- DIRECTIONS
Line filter on the word "syntax": copy each matching line from the entries.

- SUPPLIED RECORDS
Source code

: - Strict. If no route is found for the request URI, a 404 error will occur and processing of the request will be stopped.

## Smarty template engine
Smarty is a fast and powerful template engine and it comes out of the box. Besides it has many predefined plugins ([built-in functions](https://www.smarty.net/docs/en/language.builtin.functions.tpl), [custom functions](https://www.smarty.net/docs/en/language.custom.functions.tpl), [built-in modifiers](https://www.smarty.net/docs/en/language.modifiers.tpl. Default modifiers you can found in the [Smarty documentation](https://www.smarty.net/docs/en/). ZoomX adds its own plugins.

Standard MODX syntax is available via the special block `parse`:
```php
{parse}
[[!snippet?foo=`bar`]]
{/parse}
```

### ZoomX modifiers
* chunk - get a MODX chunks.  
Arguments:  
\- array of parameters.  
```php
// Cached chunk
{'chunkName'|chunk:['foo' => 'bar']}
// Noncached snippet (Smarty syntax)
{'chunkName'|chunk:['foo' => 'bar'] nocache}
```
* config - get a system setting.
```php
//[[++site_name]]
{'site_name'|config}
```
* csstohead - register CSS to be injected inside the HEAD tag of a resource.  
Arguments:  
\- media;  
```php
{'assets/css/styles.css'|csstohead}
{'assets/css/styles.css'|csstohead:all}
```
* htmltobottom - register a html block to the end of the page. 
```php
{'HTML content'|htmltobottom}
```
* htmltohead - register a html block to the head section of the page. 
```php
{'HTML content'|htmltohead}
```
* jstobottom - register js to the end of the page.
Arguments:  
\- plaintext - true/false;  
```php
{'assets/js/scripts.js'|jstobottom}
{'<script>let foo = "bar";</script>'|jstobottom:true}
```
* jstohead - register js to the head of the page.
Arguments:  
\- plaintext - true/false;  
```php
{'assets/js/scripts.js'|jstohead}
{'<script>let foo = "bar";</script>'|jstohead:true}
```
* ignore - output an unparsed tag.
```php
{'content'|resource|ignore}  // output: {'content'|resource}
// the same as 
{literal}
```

- ANSWER
Standard MODX syntax is available via the special block `parse`:
// Noncached snippet (Smarty syntax)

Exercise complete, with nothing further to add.